SUPER! We made triangular shawls on 60 I in looms, I posted a picture at the time, I wove mine with ice YARN merino mix.


----------



## FiberQueen (Aug 23, 2012)

Georgeous!


----------



## cabingirl2006 (Jun 11, 2011)

CKnits said:


> Sharing a couple bias wovens done in May 2018. Lion Brand Homespun yarns. Every other nail, but in doing the bias weave, it becomes 2 over under.


Just gorgeous I have triangle looms which Tri loom was you TIA


----------



## Cdambro (Dec 30, 2013)

Just beautiful


----------



## ameyer (Jul 18, 2017)

Wow.
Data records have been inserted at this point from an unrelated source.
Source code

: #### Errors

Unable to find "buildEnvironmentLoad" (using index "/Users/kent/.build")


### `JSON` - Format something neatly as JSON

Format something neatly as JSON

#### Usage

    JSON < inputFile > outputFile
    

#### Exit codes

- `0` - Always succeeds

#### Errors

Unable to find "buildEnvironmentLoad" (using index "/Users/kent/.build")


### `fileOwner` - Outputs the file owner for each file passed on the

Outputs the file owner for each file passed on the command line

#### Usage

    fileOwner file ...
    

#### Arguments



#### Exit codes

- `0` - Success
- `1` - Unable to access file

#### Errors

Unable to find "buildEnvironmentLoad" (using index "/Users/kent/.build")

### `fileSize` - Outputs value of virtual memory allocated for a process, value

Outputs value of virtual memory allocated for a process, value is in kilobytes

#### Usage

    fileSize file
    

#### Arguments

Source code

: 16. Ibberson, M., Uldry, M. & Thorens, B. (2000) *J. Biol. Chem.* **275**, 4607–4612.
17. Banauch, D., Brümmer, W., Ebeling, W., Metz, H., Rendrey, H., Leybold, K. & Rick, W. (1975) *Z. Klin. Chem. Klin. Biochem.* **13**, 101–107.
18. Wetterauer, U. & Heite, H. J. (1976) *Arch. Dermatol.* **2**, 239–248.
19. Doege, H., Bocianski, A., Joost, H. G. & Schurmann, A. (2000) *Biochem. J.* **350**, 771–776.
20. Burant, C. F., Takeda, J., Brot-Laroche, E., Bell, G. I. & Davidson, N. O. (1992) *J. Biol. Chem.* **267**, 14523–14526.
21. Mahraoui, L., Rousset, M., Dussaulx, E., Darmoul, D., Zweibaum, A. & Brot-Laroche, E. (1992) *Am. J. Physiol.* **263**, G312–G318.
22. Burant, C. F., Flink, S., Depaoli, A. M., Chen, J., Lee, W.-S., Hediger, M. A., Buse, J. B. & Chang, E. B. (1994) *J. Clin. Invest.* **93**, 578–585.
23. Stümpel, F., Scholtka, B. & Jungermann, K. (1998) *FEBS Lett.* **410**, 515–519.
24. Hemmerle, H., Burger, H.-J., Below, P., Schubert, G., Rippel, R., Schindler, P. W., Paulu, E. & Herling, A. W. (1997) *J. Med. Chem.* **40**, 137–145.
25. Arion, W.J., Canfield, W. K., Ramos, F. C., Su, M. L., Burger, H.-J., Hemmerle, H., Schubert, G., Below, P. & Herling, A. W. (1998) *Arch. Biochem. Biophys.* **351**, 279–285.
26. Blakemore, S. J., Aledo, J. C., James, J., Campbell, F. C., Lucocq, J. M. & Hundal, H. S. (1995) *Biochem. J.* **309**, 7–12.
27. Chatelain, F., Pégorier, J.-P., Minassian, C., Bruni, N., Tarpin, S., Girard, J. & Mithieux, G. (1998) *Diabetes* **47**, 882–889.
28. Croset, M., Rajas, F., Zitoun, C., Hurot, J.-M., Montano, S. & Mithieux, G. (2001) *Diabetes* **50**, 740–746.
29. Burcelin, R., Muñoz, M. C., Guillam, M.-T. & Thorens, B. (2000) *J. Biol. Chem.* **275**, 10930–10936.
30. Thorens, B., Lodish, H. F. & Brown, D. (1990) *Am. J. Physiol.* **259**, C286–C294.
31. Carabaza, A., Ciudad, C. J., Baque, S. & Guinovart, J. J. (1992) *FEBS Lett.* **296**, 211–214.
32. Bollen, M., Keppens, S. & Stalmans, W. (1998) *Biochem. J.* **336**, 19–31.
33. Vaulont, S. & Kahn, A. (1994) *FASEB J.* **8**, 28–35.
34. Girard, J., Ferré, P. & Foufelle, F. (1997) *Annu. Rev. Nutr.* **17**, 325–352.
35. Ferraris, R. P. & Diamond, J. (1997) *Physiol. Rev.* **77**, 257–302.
These are beautiful.


----------



## CKnits (Jan 28, 2011)

Hi cabingirl, My loom is home made.


----------



## GrannyMo (Jul 7, 2016)

Love them both.


----------



## spins2knit (Jul 29, 2013)

Beautiful!


----------



## Ladyj960 (May 22, 2013)

Wow, very nice.


----------



## MrsMurdog (Apr 16, 2013)

Lovely.


----------



## sbeth53 (Mar 29, 2011)

Love these!


----------



## spinninggill (Apr 9, 2011)

Lovely


----------



## Patrice B-Z (Dec 22, 2014)

Really nice!


----------